М. Горький. М[арк] Т[вен] [1907—1912 гг.]
«У него на круглом черепе — великолепные волосы, — какие-то буйные языки белого, холодного огня. Из-под тяжелых, всегда полуопущенных век редко виден умный и острый блеск серых глаз, но, когда они взглянут прямо в твое лицо, чувствуешь, что все морщины на нем измерены и останутся навсегда в памяти этого человека. Его сухие складные кости двигаются осторожно, каждая из них чувствует спою старость.
— Джентльмены! — говорит он, стоя и держась руками за спинку стула. — Я слишком стар, чтобы быть сентиментальным, но до сего дня был, очевидно, молод, чтоб понимать страну чудес и преступлений, мучеников и палачей, как мы ее знаем. Она удивляла меня и вас терпением своего народа — мы не однажды, как помню, усмехались, слушая подвиги терпения, — американец упрям, но он плохо знаком с терпением, как я, Твен, — с игрой в покер на Марсе.
Речь слушает кружок молодых литераторов и журналистов, они любят старого писателя и знают, когда надо смеяться.
— Потом мы стали кое-что понимать — баррикады в Москве, это понятно нам, хотя, их строят, вообще, не ради долларов, — так я сказал?
Конечно, он сказал верно, это доказывается десятком одобрительных восклицаний, улыбками. Он кажется очень старым, однако ясно, что он играет роль старика, ибо часто его движения и жесты так сильны, ловки и так грациозны, что на минуту забываешь его седую голову».
[В кн.: Описание рукописей М. Горького. Вып. 1. М.; Л., 1936.;
То же // Горький М. Собр. соч.: В 30-ти тт. Т. 10. М., 1951. С. 309]
А. Аверченко. Певец здравого смысла. 1910 г.

• • • • • • •

ЗАДАНИЯ:
1. Кто, согласно тексту о Марке Твене, слушает речь старого писателя?
2. Продолжите текст о Марке Твене с того места, на котором он заканчивается.
Следующие строки никак не связаны с текстом о Марке Твене.

СТРОКИ ДАННЫХ:
• • • • • • •

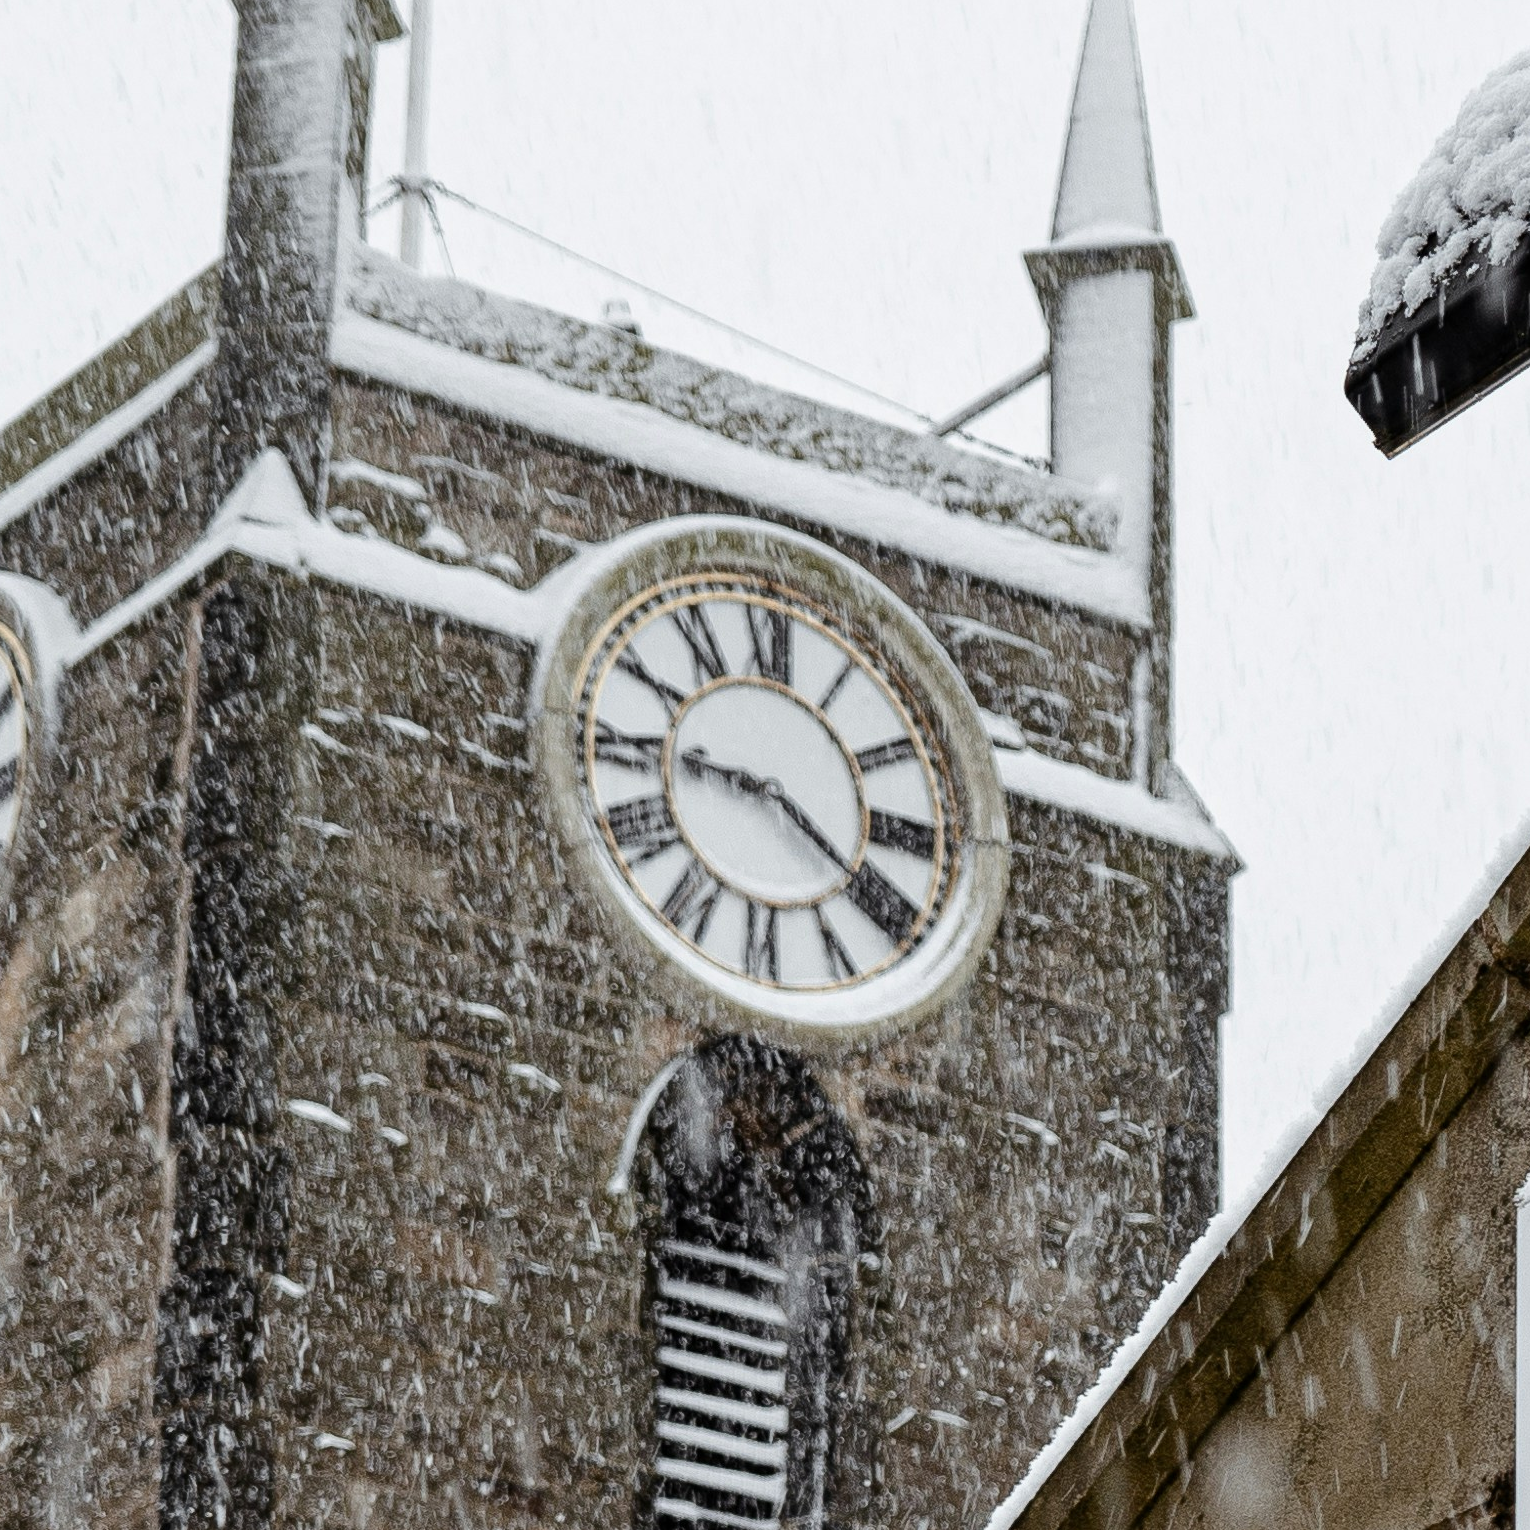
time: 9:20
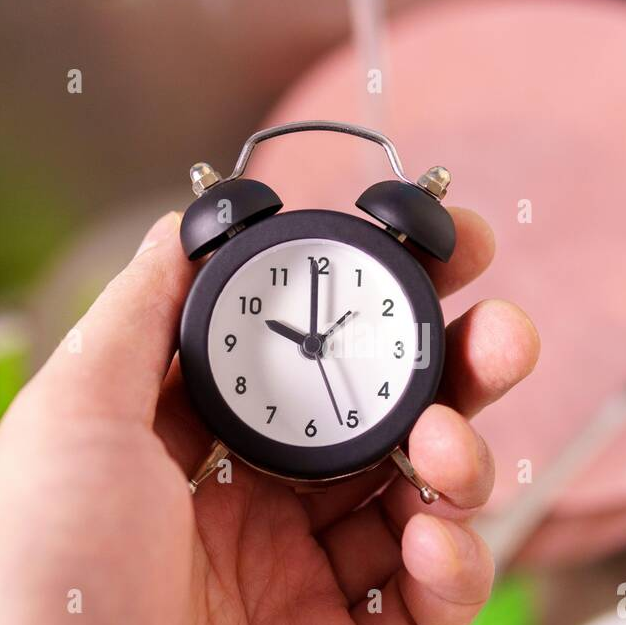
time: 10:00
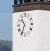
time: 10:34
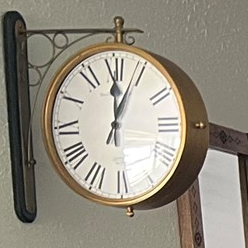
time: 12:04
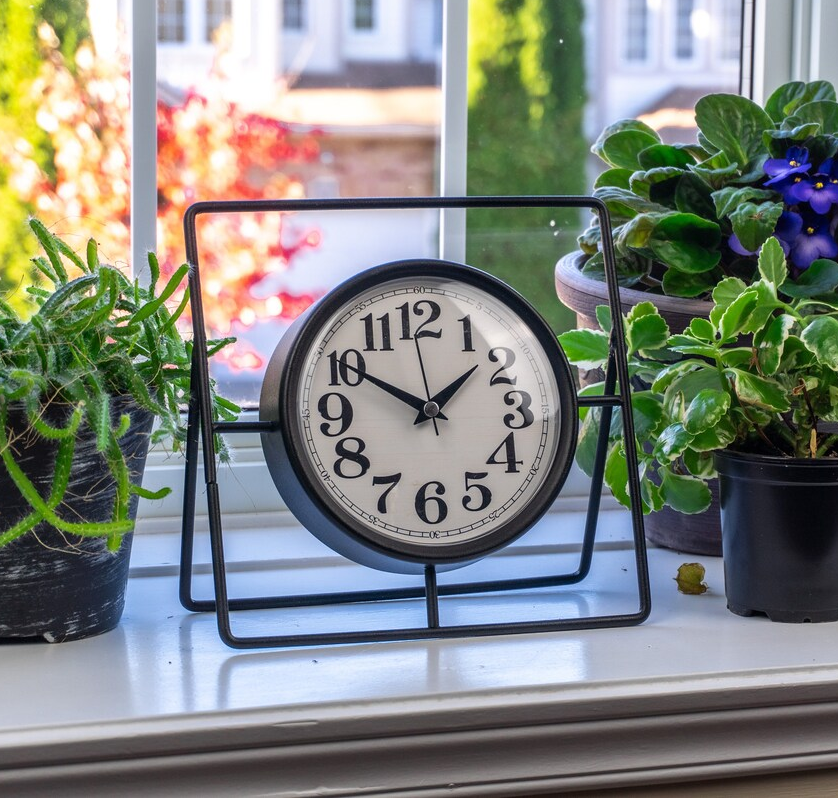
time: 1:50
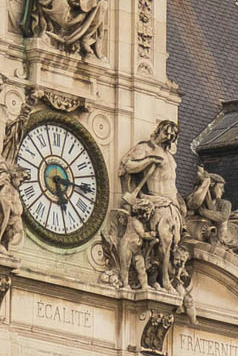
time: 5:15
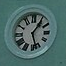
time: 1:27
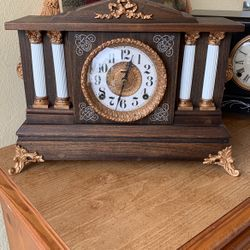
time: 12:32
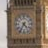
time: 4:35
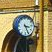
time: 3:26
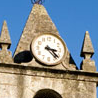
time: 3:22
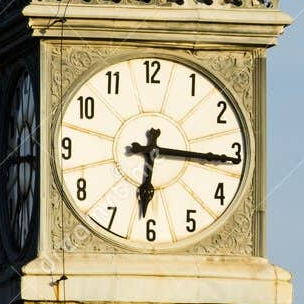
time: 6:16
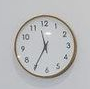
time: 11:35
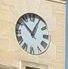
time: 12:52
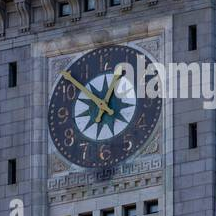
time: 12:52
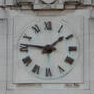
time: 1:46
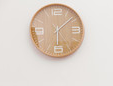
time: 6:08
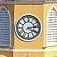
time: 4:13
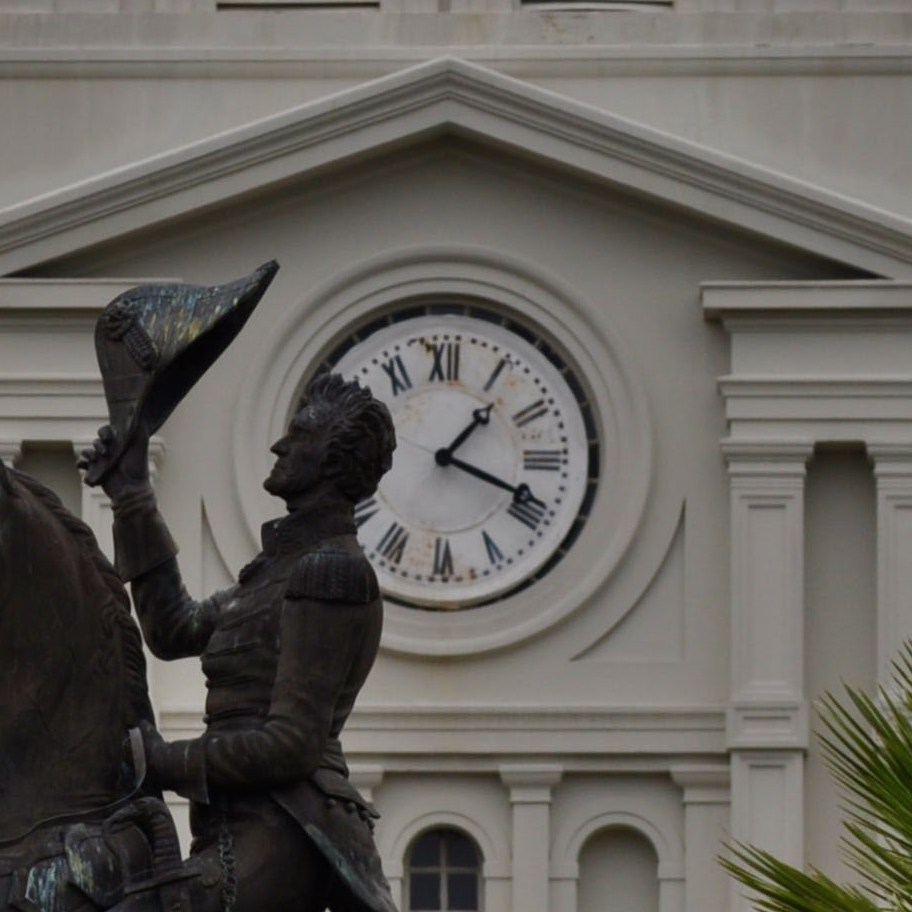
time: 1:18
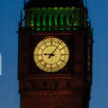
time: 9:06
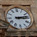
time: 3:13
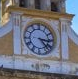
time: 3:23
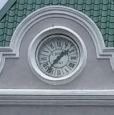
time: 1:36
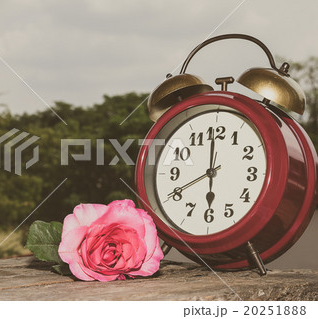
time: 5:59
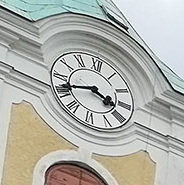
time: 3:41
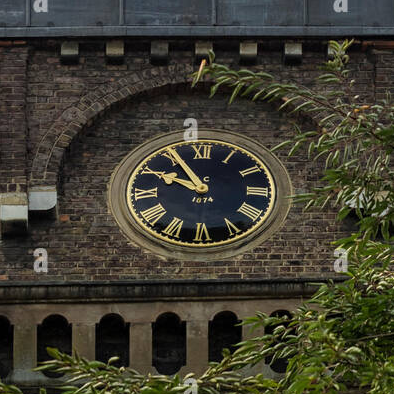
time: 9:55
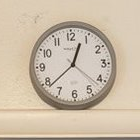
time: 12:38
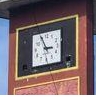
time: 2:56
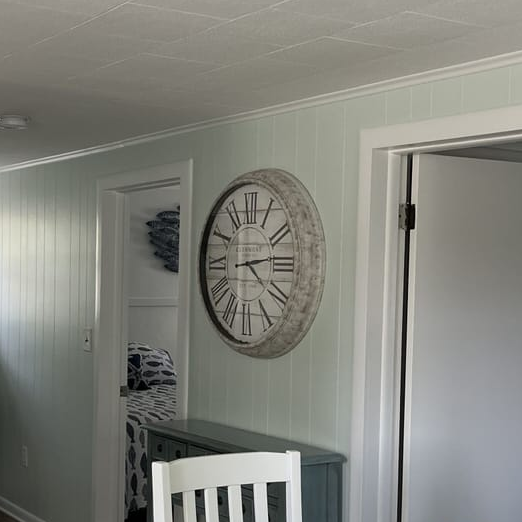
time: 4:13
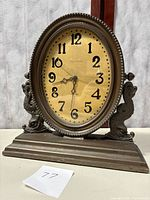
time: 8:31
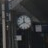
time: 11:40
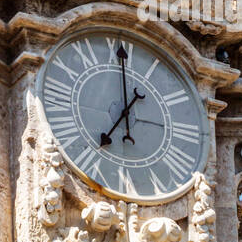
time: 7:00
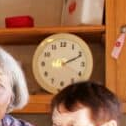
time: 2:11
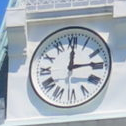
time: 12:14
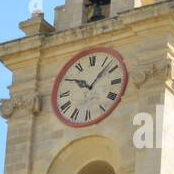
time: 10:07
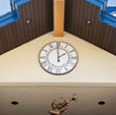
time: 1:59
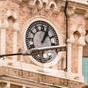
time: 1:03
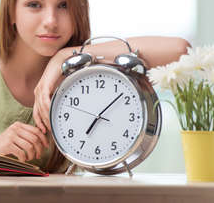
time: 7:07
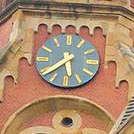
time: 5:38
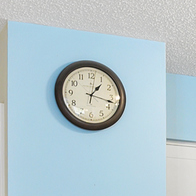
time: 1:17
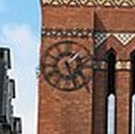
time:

• • • • • • •

ОТВЕТЫ К ЗАДАНИЯМ:
1. Кружок молодых литераторов и журналистов.

2.
«...Это был один из десятка-другого людей на земном шаре с простым здравым смыслом. Этот здравый смысл, как дорогой алмаз, сияет и сверкает в любой маленькой вещице веселого Твена, и чем больше разглядываешь, переворачиваешь эту драгоценную вещицу, тем больше сияет она здравым смыслом.
...Твен подходит к каждому вопросу с самой простой, единственно верной стороны...
И если эта верная сторона силой его юмористического таланта доводились до забавной карикатуры, до абсурда, произведение получало такую необыкновенную выпуклость, такую мощь, что навсегда врезывалось в память читателя. Все это, в соединении с меткостью выражений, живым, простым, прекрасным языком и благодушной англо-саксонской мудростью, сделало Твена самым любимым писателем холодной Англии и сухой, набитой, как мешок, долларами Америки.
Эти невозмутимые хладнокровные страны как будто отдыхают на веселом, кипучем, порывистом Твене, как отдыхала в свое время Англия на Диккенсе.
Впрочем Твен завоевал сердца не только своих соотечественников... Все его любили, прекрасного, веселого старика, даже мы, русские. А уж это известно, что нет народа более нудного, печального, с отчаянной скорбью в истерзанных натурах и мучительными вопросами на устах, чем мы, русские.
И то, что даже при этих условиях мы все-таки любили, читали и ценили Твена, показывает, какой это был большой, умный, покоряющий все сердца весельчак [...]»
[В кн.: Твен М. Собр. соч. СПб., 1910. С. XXV—XXXV]
А.И. Куприн. Умер смех. 1910 г.
«...Смерть его, как человека, совсем не вызывает сожаления. Это был ясный, безоблачный закат. Умереть, прожив красиво, гармонично и правдиво целых три четверти века, умереть, сохранив до конца дней своих свежесть мысли, тонкость улыбки и нежность души, умереть у себя дома, зная, что любящая дружеская рука закроет тебе глаза в самую последнюю, может быть, тяжелую минуту, умереть, не оставив за собой ни одного вздоха, ни разочарования по пережитой славе — да! так умереть мог только избранник и любимец судьбы.
Но горько и страшно думать о том, что вместе с Клеменсом ушла — и, я думаю, безвозвратно — та смеющаяся печаль, та окропленная светлыми слезами веселость, которую мы зовем юмором.
«Видимый миру смех и незримые слезы».
«А моим герольдом будет юмор со смеющейся слезкой в щите!»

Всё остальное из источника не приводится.